======== Data to examine

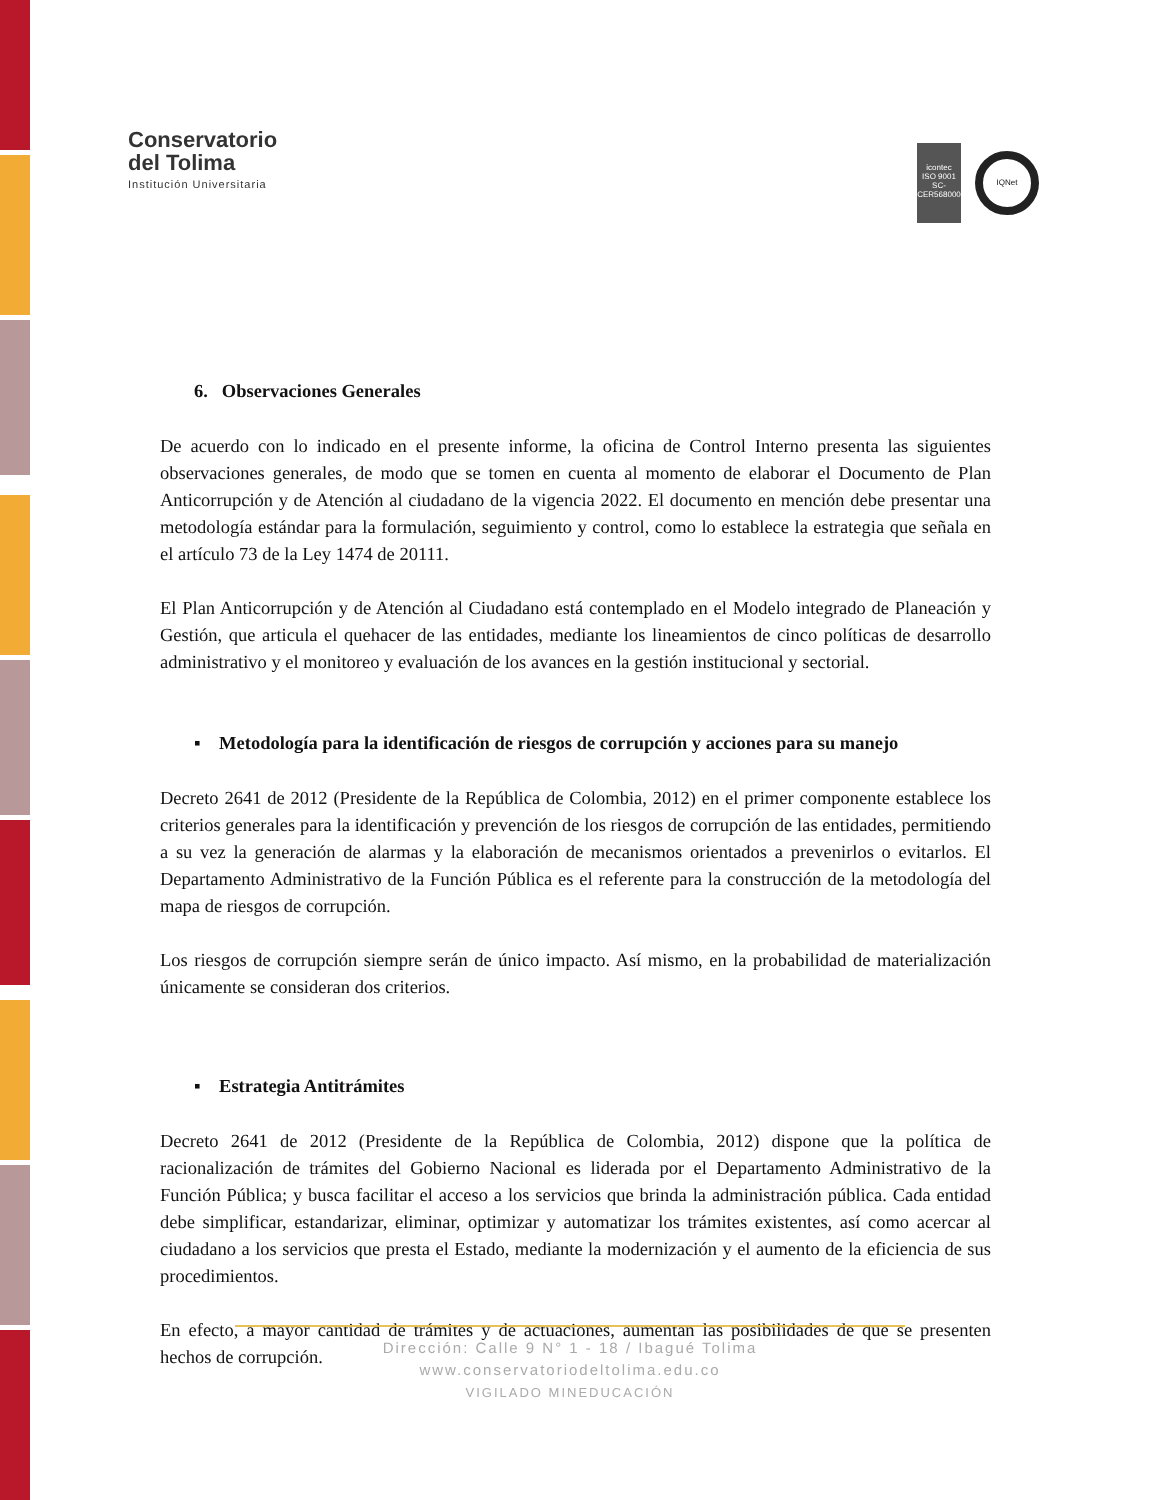Conservatorio
del Tolima
Institución Universitaria
icontec
ISO 9001
SC-CER568000
IQNet
6. Observaciones Generales
De acuerdo con lo indicado en el presente informe, la oficina de Control Interno presenta las siguientes observaciones generales, de modo que se tomen en cuenta al momento de elaborar el Documento de Plan Anticorrupción y de Atención al ciudadano de la vigencia 2022. El documento en mención debe presentar una metodología estándar para la formulación, seguimiento y control, como lo establece la estrategia que señala en el artículo 73 de la Ley 1474 de 20111.
El Plan Anticorrupción y de Atención al Ciudadano está contemplado en el Modelo integrado de Planeación y Gestión, que articula el quehacer de las entidades, mediante los lineamientos de cinco políticas de desarrollo administrativo y el monitoreo y evaluación de los avances en la gestión institucional y sectorial.
▪ Metodología para la identificación de riesgos de corrupción y acciones para su manejo
Decreto 2641 de 2012 (Presidente de la República de Colombia, 2012) en el primer componente establece los criterios generales para la identificación y prevención de los riesgos de corrupción de las entidades, permitiendo a su vez la generación de alarmas y la elaboración de mecanismos orientados a prevenirlos o evitarlos. El Departamento Administrativo de la Función Pública es el referente para la construcción de la metodología del mapa de riesgos de corrupción.
Los riesgos de corrupción siempre serán de único impacto. Así mismo, en la probabilidad de materialización únicamente se consideran dos criterios.
▪ Estrategia Antitrámites
Decreto 2641 de 2012 (Presidente de la República de Colombia, 2012) dispone que la política de racionalización de trámites del Gobierno Nacional es liderada por el Departamento Administrativo de la Función Pública; y busca facilitar el acceso a los servicios que brinda la administración pública. Cada entidad debe simplificar, estandarizar, eliminar, optimizar y automatizar los trámites existentes, así como acercar al ciudadano a los servicios que presta el Estado, mediante la modernización y el aumento de la eficiencia de sus procedimientos.
En efecto, a mayor cantidad de trámites y de actuaciones, aumentan las posibilidades de que se presenten hechos de corrupción.
Dirección: Calle 9 N° 1 - 18 / Ibagué Tolima
www.conservatoriodeltolima.edu.co
VIGILADO MINEDUCACIÓN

================

*What is being asked*. Reproduce all of the data exactly, omitting each picture it holds.

*Output for this exercise*.
Conservatorio
del Tolima
Institución Universitaria
icontec
ISO 9001
SC-CER568000
IQNet
6. Observaciones Generales
De acuerdo con lo indicado en el presente informe, la oficina de Control Interno presenta las siguientes observaciones generales, de modo que se tomen en cuenta al momento de elaborar el Documento de Plan Anticorrupción y de Atención al ciudadano de la vigencia 2022. El documento en mención debe presentar una metodología estándar para la formulación, seguimiento y control, como lo establece la estrategia que señala en el artículo 73 de la Ley 1474 de 20111.
El Plan Anticorrupción y de Atención al Ciudadano está contemplado en el Modelo integrado de Planeación y Gestión, que articula el quehacer de las entidades, mediante los lineamientos de cinco políticas de desarrollo administrativo y el monitoreo y evaluación de los avances en la gestión institucional y sectorial.
▪ Metodología para la identificación de riesgos de corrupción y acciones para su manejo
Decreto 2641 de 2012 (Presidente de la República de Colombia, 2012) en el primer componente establece los criterios generales para la identificación y prevención de los riesgos de corrupción de las entidades, permitiendo a su vez la generación de alarmas y la elaboración de mecanismos orientados a prevenirlos o evitarlos. El Departamento Administrativo de la Función Pública es el referente para la construcción de la metodología del mapa de riesgos de corrupción.
Los riesgos de corrupción siempre serán de único impacto. Así mismo, en la probabilidad de materialización únicamente se consideran dos criterios.
▪ Estrategia Antitrámites
Decreto 2641 de 2012 (Presidente de la República de Colombia, 2012) dispone que la política de racionalización de trámites del Gobierno Nacional es liderada por el Departamento Administrativo de la Función Pública; y busca facilitar el acceso a los servicios que brinda la administración pública. Cada entidad debe simplificar, estandarizar, eliminar, optimizar y automatizar los trámites existentes, así como acercar al ciudadano a los servicios que presta el Estado, mediante la modernización y el aumento de la eficiencia de sus procedimientos.
En efecto, a mayor cantidad de trámites y de actuaciones, aumentan las posibilidades de que se presenten hechos de corrupción.
Dirección: Calle 9 N° 1 - 18 / Ibagué Tolima
www.conservatoriodeltolima.edu.co
VIGILADO MINEDUCACIÓN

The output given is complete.